═════ Input

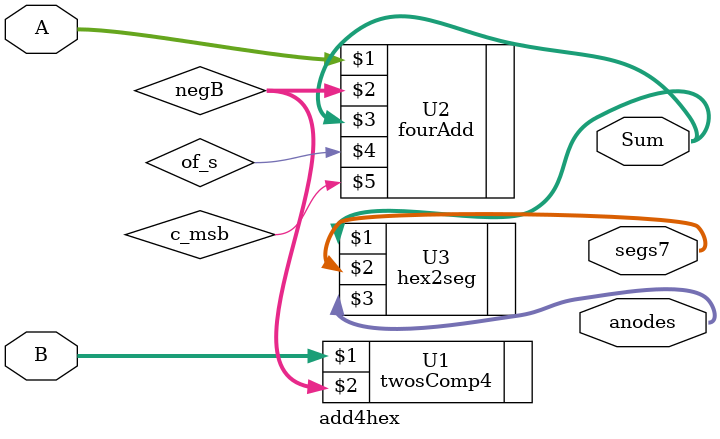
<source format=v>
`timescale 1ns / 1ps

//delcare operators
module add4hex(
    input [3:0] A,
    input [3:0] B,
    output [3:0] Sum,
    output [6:0] segs7,
    output [3:0] anodes
    );
    
    wire of_s,c_msb;
    wire [3:0] negB;
    
//instantiate 2's comp
    twosComp4 U1(B, negB);
    
//instantiate 4-bit full adder
    fourAdd U2(A,negB,Sum,of_s,c_msb);

//display to 7-segment LED display    
    hex2seg U3(Sum,segs7,anodes);
    

endmodule

</source>
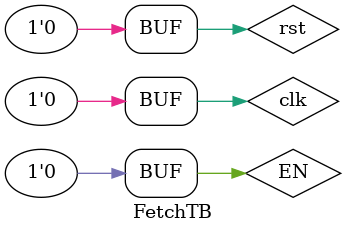
<source format=sv>
module FetchTB ();
	logic clk, rst, EN; 
	logic [31:0] PC;

	Fetch uut(clk, rst, EN,PC);
	always begin
		clk <=1; #5; clk<=0; #5;
	end
	
	initial begin
	rst = 1'b0;
	EN = 1'b0;
	end

endmodule
</source>
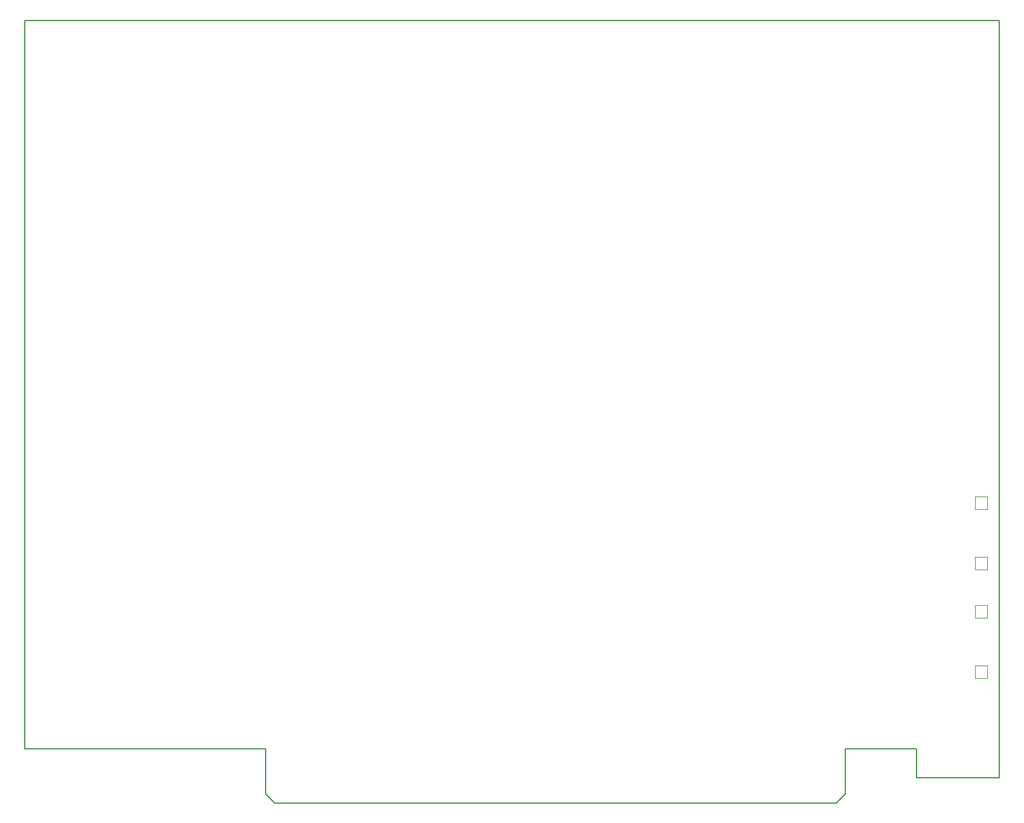
<source format=gbr>
%TF.GenerationSoftware,KiCad,Pcbnew,(6.0.11)*%
%TF.CreationDate,2023-02-07T20:42:09-07:00*%
%TF.ProjectId,gameblaster,67616d65-626c-4617-9374-65722e6b6963,1*%
%TF.SameCoordinates,Original*%
%TF.FileFunction,Profile,NP*%
%FSLAX46Y46*%
G04 Gerber Fmt 4.6, Leading zero omitted, Abs format (unit mm)*
G04 Created by KiCad (PCBNEW (6.0.11)) date 2023-02-07 20:42:09*
%MOMM*%
%LPD*%
G01*
G04 APERTURE LIST*
%TA.AperFunction,Profile*%
%ADD10C,0.150000*%
%TD*%
%TA.AperFunction,Profile*%
%ADD11C,0.010000*%
%TD*%
G04 APERTURE END LIST*
D10*
X197358000Y-28618000D02*
X60706000Y-28618000D01*
X175768000Y-137160000D02*
X175768000Y-130810000D01*
X197358000Y-134864000D02*
X185748000Y-134864000D01*
X174498000Y-138430000D02*
X175768000Y-137160000D01*
X95758000Y-138430000D02*
X174498000Y-138430000D01*
X60706000Y-28618000D02*
X60706000Y-130810000D01*
X197358000Y-130810000D02*
X197358000Y-134864000D01*
X94488000Y-130810000D02*
X60706000Y-130810000D01*
X94488000Y-130810000D02*
X94488000Y-137160000D01*
X175768000Y-130810000D02*
X185748000Y-130810000D01*
X94488000Y-137160000D02*
X95758000Y-138430000D01*
X197358000Y-130810000D02*
X197358000Y-28618000D01*
X185748000Y-130810000D02*
X185748000Y-134864000D01*
D11*
%TO.C,S2*%
X195676000Y-105734000D02*
X195676000Y-103934000D01*
X193976000Y-97234000D02*
X195676000Y-97234000D01*
X193976000Y-103934000D02*
X193976000Y-105734000D01*
X193976000Y-95434000D02*
X193976000Y-97234000D01*
X193976000Y-105734000D02*
X195676000Y-105734000D01*
X195676000Y-95434000D02*
X193976000Y-95434000D01*
X195676000Y-97234000D02*
X195676000Y-95434000D01*
X195676000Y-103934000D02*
X193976000Y-103934000D01*
%TO.C,S1*%
X193976000Y-112474000D02*
X195676000Y-112474000D01*
X193976000Y-110674000D02*
X193976000Y-112474000D01*
X193976000Y-120974000D02*
X195676000Y-120974000D01*
X195676000Y-112474000D02*
X195676000Y-110674000D01*
X195676000Y-120974000D02*
X195676000Y-119174000D01*
X195676000Y-119174000D02*
X193976000Y-119174000D01*
X195676000Y-110674000D02*
X193976000Y-110674000D01*
X193976000Y-119174000D02*
X193976000Y-120974000D01*
%TD*%
M02*

</source>
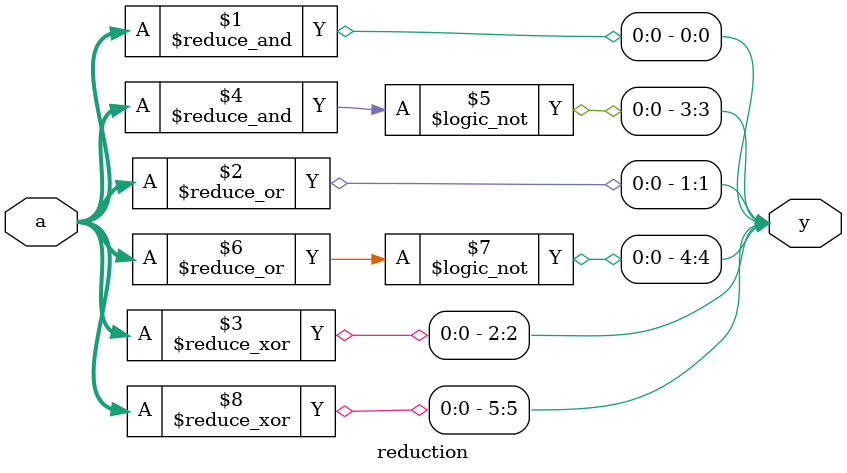
<source format=v>
module reduction(input[3:0] a,output[5:0] y);
  assign y[0]=&a;
  assign y[1]=|a;
  assign y[2]=^a;
  assign y[3]=~&a; 
  assign y[4]=~|a;   
  assign y[5]=^a;
endmodule

</source>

══════════

- _The problem_:
The records above should be copied word for word, with the pictures left out.

- _Written answer_:
<source format=v>
`timescale 1ns / 1ps

//delcare operators
module add4hex(
    input [3:0] A,
    input [3:0] B,
    output [3:0] Sum,
    output [6:0] segs7,
    output [3:0] anodes
    );
    
    wire of_s,c_msb;
    wire [3:0] negB;
    
//instantiate 2's comp
    twosComp4 U1(B, negB);
    
//instantiate 4-bit full adder
    fourAdd U2(A,negB,Sum,of_s,c_msb);

//display to 7-segment LED display    
    hex2seg U3(Sum,segs7,anodes);
    

endmodule

</source>
<source format=sv>
module FetchTB ();
	logic clk, rst, EN; 
	logic [31:0] PC;

	Fetch uut(clk, rst, EN,PC);
	always begin
		clk <=1; #5; clk<=0; #5;
	end
	
	initial begin
	rst = 1'b0;
	EN = 1'b0;
	end

endmodule
</source>
<source format=gbr>
%TF.GenerationSoftware,KiCad,Pcbnew,(6.0.11)*%
%TF.CreationDate,2023-02-07T20:42:09-07:00*%
%TF.ProjectId,gameblaster,67616d65-626c-4617-9374-65722e6b6963,1*%
%TF.SameCoordinates,Original*%
%TF.FileFunction,Profile,NP*%
%FSLAX46Y46*%
G04 Gerber Fmt 4.6, Leading zero omitted, Abs format (unit mm)*
G04 Created by KiCad (PCBNEW (6.0.11)) date 2023-02-07 20:42:09*
%MOMM*%
%LPD*%
G01*
G04 APERTURE LIST*
%TA.AperFunction,Profile*%
%ADD10C,0.150000*%
%TD*%
%TA.AperFunction,Profile*%
%ADD11C,0.010000*%
%TD*%
G04 APERTURE END LIST*
D10*
X197358000Y-28618000D02*
X60706000Y-28618000D01*
X175768000Y-137160000D02*
X175768000Y-130810000D01*
X197358000Y-134864000D02*
X185748000Y-134864000D01*
X174498000Y-138430000D02*
X175768000Y-137160000D01*
X95758000Y-138430000D02*
X174498000Y-138430000D01*
X60706000Y-28618000D02*
X60706000Y-130810000D01*
X197358000Y-130810000D02*
X197358000Y-134864000D01*
X94488000Y-130810000D02*
X60706000Y-130810000D01*
X94488000Y-130810000D02*
X94488000Y-137160000D01*
X175768000Y-130810000D02*
X185748000Y-130810000D01*
X94488000Y-137160000D02*
X95758000Y-138430000D01*
X197358000Y-130810000D02*
X197358000Y-28618000D01*
X185748000Y-130810000D02*
X185748000Y-134864000D01*
D11*
%TO.C,S2*%
X195676000Y-105734000D02*
X195676000Y-103934000D01*
X193976000Y-97234000D02*
X195676000Y-97234000D01*
X193976000Y-103934000D02*
X193976000Y-105734000D01*
X193976000Y-95434000D02*
X193976000Y-97234000D01*
X193976000Y-105734000D02*
X195676000Y-105734000D01*
X195676000Y-95434000D02*
X193976000Y-95434000D01*
X195676000Y-97234000D02*
X195676000Y-95434000D01*
X195676000Y-103934000D02*
X193976000Y-103934000D01*
%TO.C,S1*%
X193976000Y-112474000D02*
X195676000Y-112474000D01*
X193976000Y-110674000D02*
X193976000Y-112474000D01*
X193976000Y-120974000D02*
X195676000Y-120974000D01*
X195676000Y-112474000D02*
X195676000Y-110674000D01*
X195676000Y-120974000D02*
X195676000Y-119174000D01*
X195676000Y-119174000D02*
X193976000Y-119174000D01*
X195676000Y-110674000D02*
X193976000Y-110674000D01*
X193976000Y-119174000D02*
X193976000Y-120974000D01*
%TD*%
M02*

</source>
<source format=v>
module reduction(input[3:0] a,output[5:0] y);
  assign y[0]=&a;
  assign y[1]=|a;
  assign y[2]=^a;
  assign y[3]=~&a; 
  assign y[4]=~|a;   
  assign y[5]=^a;
endmodule

</source>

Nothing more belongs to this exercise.